Adecco posted a 20% rally over the past three weeks. While we believe that this might cause some short-term profit taking we remain convinced that the current stock price does not fully reflect the long-term potential of this best-positioned company. After the recent downward revision earnings estimates are well below trend, which offers scope for potential surprises. Recent data shows that US staffing volumes are starting to pick up from their lows and Adecco has confirmed its key markets, USA and France, have bottomed out and are now in positive territory. We believe that Adecco has gained market share in the recent downtrend. This and its lean structure make the company well positioned to benefit from an eventual recovery. We would use the upcoming consolidation period to buy the stock.
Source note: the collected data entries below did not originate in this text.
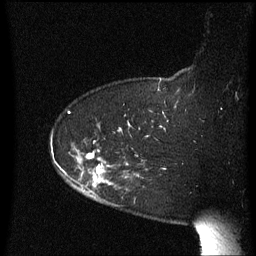
Breast MRI (dynamic contrast-enhanced), one sagittal slice; slice 50 of 60 in the series (ordered by position); dynamic contrast-enhanced series, image 2 of 3 at this slice position (ordered by acquisition); 1.5 T; TE 4.2 ms, TR 8.4 ms; 2.3 mm slice thickness; 256 × 256 image matrix, field of view 200 × 200 mm. Patient: female, 63 years. From the clinical record (not read from this slice): setting: breast cancer imaged before/during neoadjuvant chemotherapy; receptor status: HER2-positive.
Outlined on this slice (semi-automatic segmentation, software-assisted and operator-edited):
- analysis volume of interest (the breast-tissue region the enhancement analysis was run in; not a lesion): box from (x=63, y=144) to (x=143, y=205) px
- tumour enhancement mask (voxels above the 70 % enhancement threshold inside the analysis volume of interest): (x=87, y=153)–(x=104, y=183)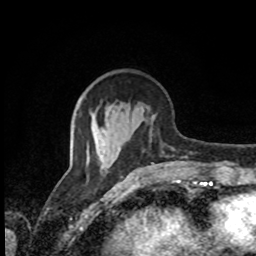
Breast MRI, one axial slice. Slice 32 of 80 in the series (ordered by position). Cropped to one breast. Dynamic contrast-enhanced series, time point 2 of 8 at this slice position (early post-contrast). 1.5 T. TE 4.2 ms, TR 7 ms. 2 mm slice thickness. 256 × 256 image matrix, field of view 170 × 170 mm. Female patient.
Annotated regions visible in this slice (semi-automatic segmentation, software-assisted and operator-edited):
- enhancing-tissue mask used for the functional tumour volume (all voxels passing the contrast-enhancement thresholds inside the analysis volume; usually the tumour): bounding box <108,137,131,169> (left, top, right, bottom; pixels)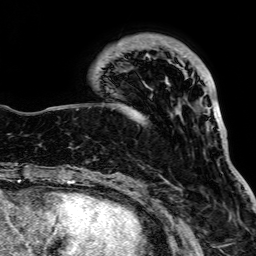
Breast MRI, one axial slice. Position 24 of 64 along the scan axis. Cropped to one breast. Dynamic contrast-enhanced series, time point 2 of 7 at this slice position (early post-contrast). 1.5 T. TE 2.6 ms, TR 5.2 ms. 256 × 256 image matrix, field of view 223 × 223 mm. Female patient.
Structures marked on this image (semi-automatically segmented with operator editing):
- enhancing-tissue mask used for the functional tumour volume (all voxels passing the contrast-enhancement thresholds inside the analysis volume; usually the tumour): box from (x=97, y=54) to (x=220, y=131) px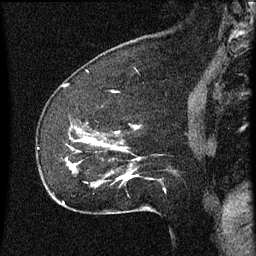
Breast MRI (dynamic contrast-enhanced), one sagittal slice. Position 18 of 60 along the scan axis. Dynamic contrast-enhanced series, image 2 of 3 at this slice position (ordered by acquisition). 1.5 T. TE 4.2 ms, TR 8 ms. 2 mm slice thickness. 256 × 256 image matrix, field of view 180 × 180 mm. Female patient, age 52 years.
Annotated regions visible in this slice (semi-automatically segmented with operator editing):
- analysis volume of interest (the breast-tissue region the enhancement analysis was run in; not a lesion): bounding box (x1, y1, x2, y2) in pixels: (54, 118, 166, 207)
- tumour enhancement mask (voxels above the 70 % enhancement threshold inside the analysis volume of interest): (67, 126, 138, 179)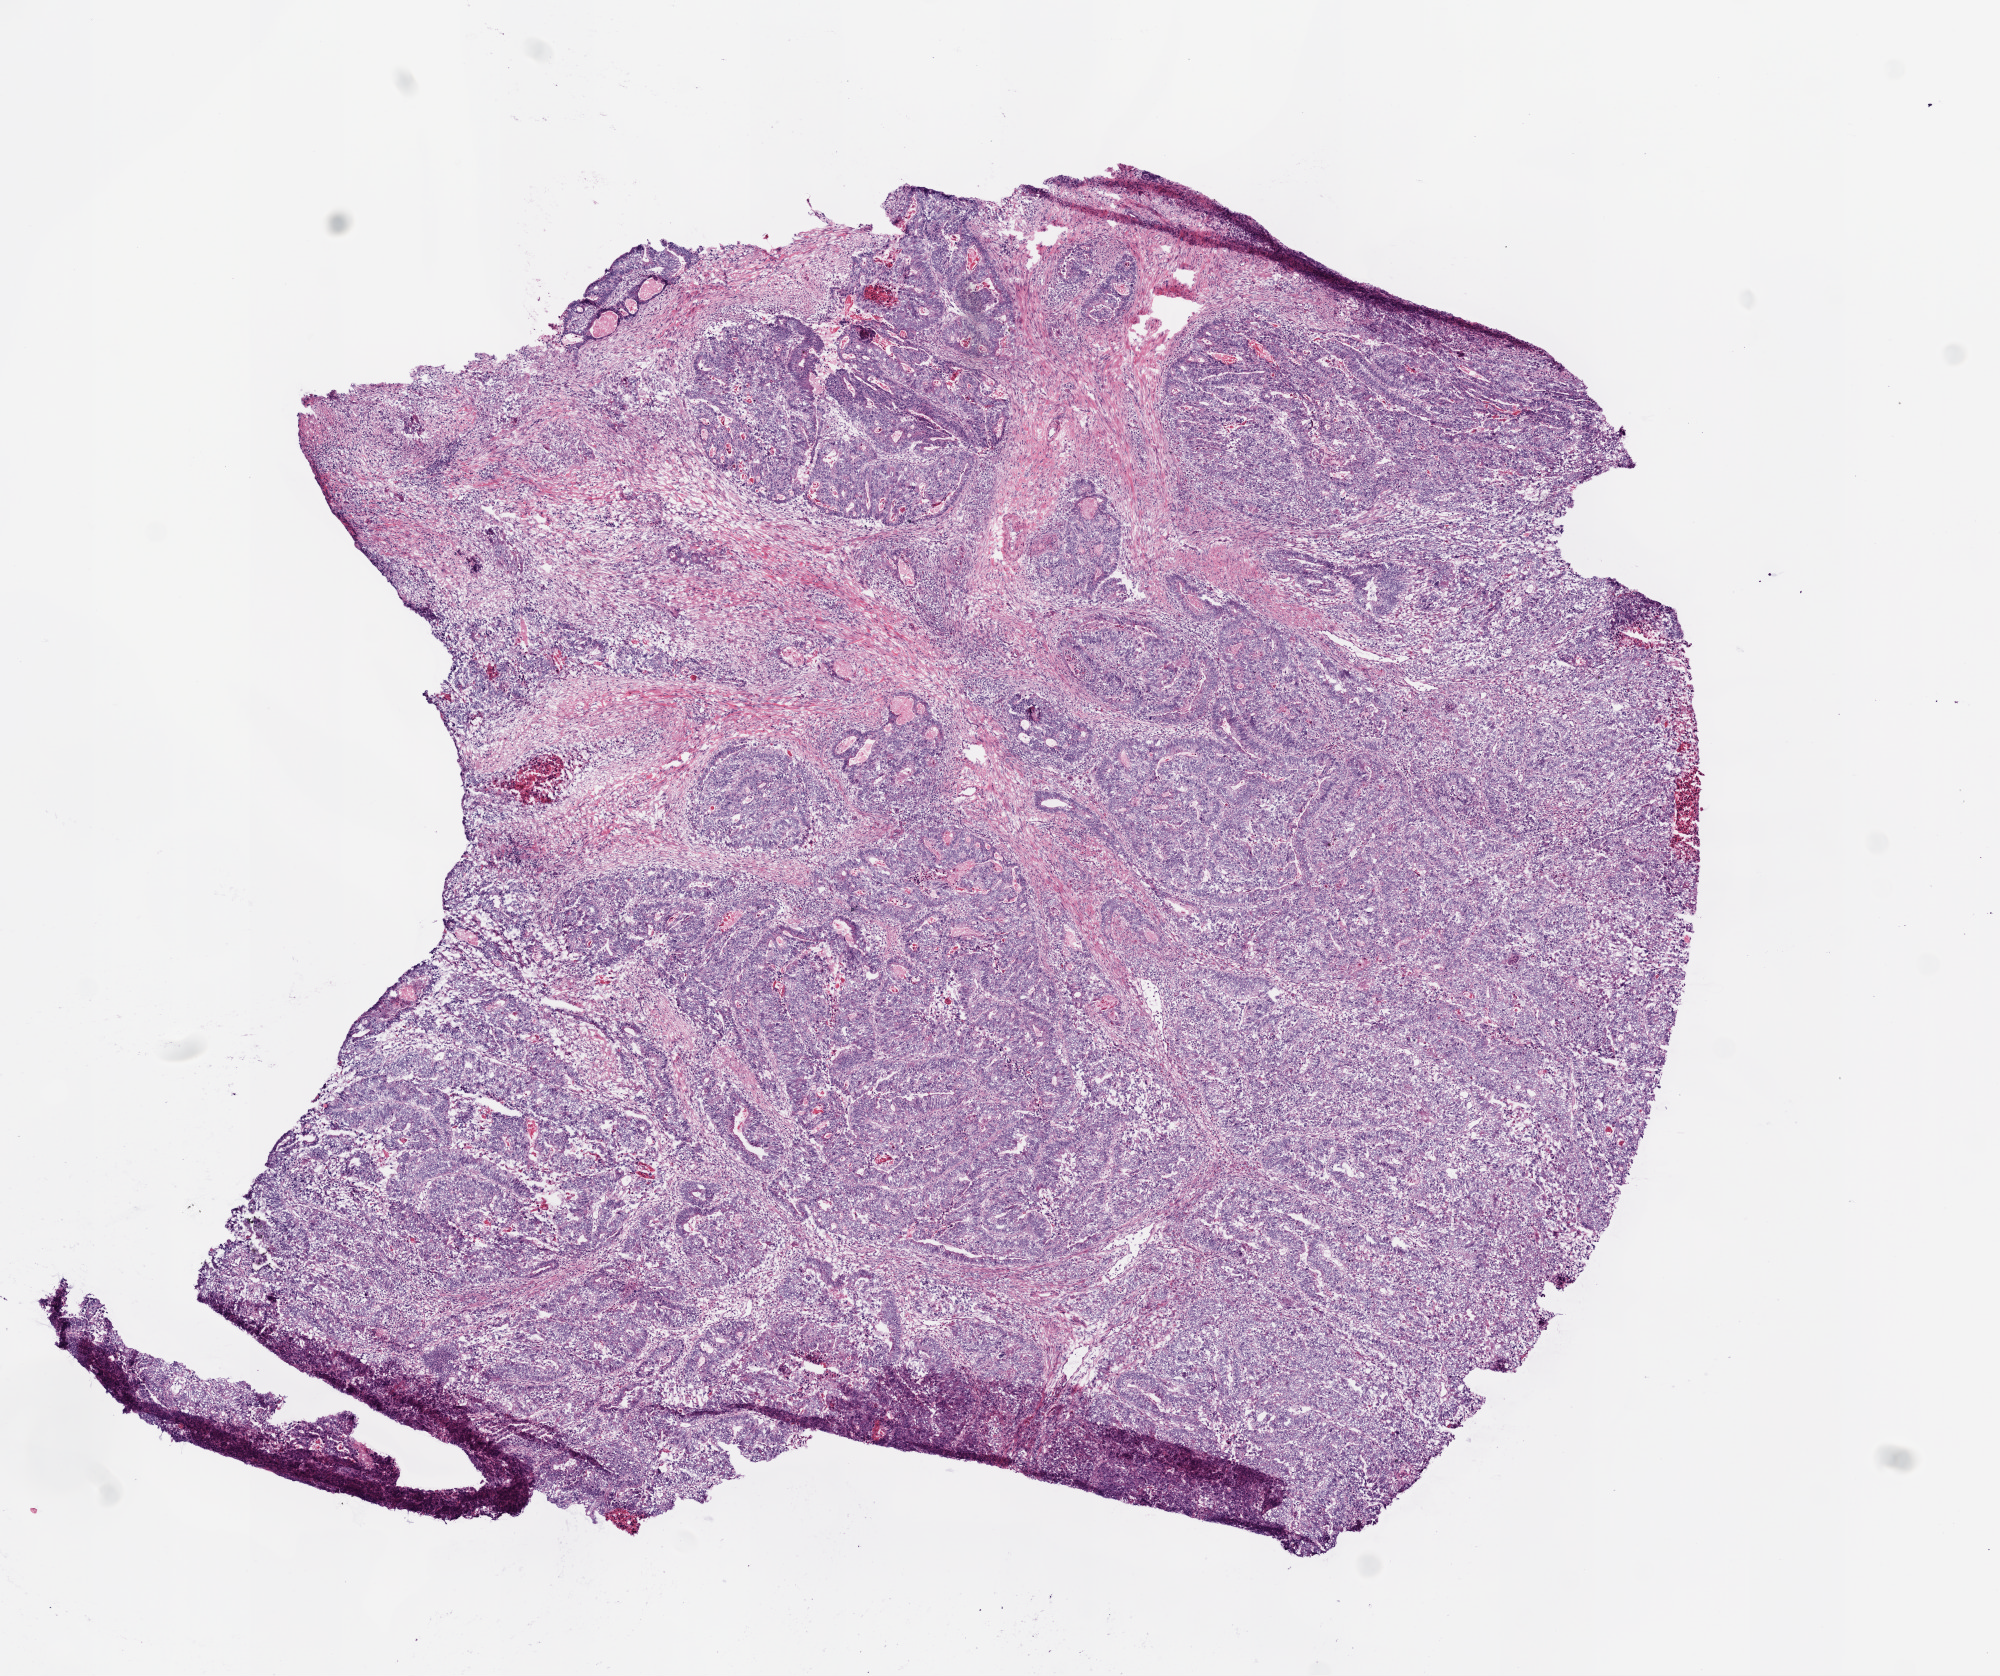
Digitized H&E-stained tissue section (whole slide) — whole scanned area (about 8.0 x 6.7 mm) shown as a low-resolution overview; frozen section from the top of the tissue portion; colon, primary tumour sample. Female, age 61 years at initial diagnosis. Slide review estimates, as recorded: tumour cells 70%, tumour nuclei 80%, normal cells 0%, stromal cells 30%, necrosis 0%.
Lymph nodes positive (case pathology): 0 of 21 examined. AJCC pathologic stage: I (6th edition). Diagnosis: Adenocarcinoma, NOS.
A growing perception that the flood catastrophe in Germany would not seriously affect most insurance companies led to a nice rally in the sector (+7.58%). However, estimates about the total damages are climbing higher by the day. At this initial stage, it seems that just 10%-15% of the total loss (estimates range between EUR 15-25bln) may be insured. Allianz (ALV GY; EUR 142.16) remains the most exposed among the bigger insurance companies. Estimates for Allianz about potential damage claims have now reached a level of EUR 250 million. Rather than these claims we remain concerned about the high sensitivity of Allianz' share price to the equity market. A continuing fall in equity markets could lead Allianz to reduce its equity market exposure to protect its balance sheet. Insurance stocks remain the sector most heavily geared to the equity market. Given our cautious stance of equity market we remain cautious on insurance stocks. CSFB has reduced earnings estimates for Allianz for 2002 and 2003 by 20% and 40% respectively to EUR 3.07 and EUR 6.63 but reiterated its estimate for 2004 of EUR 16, which makes the stock attractive over the longer period.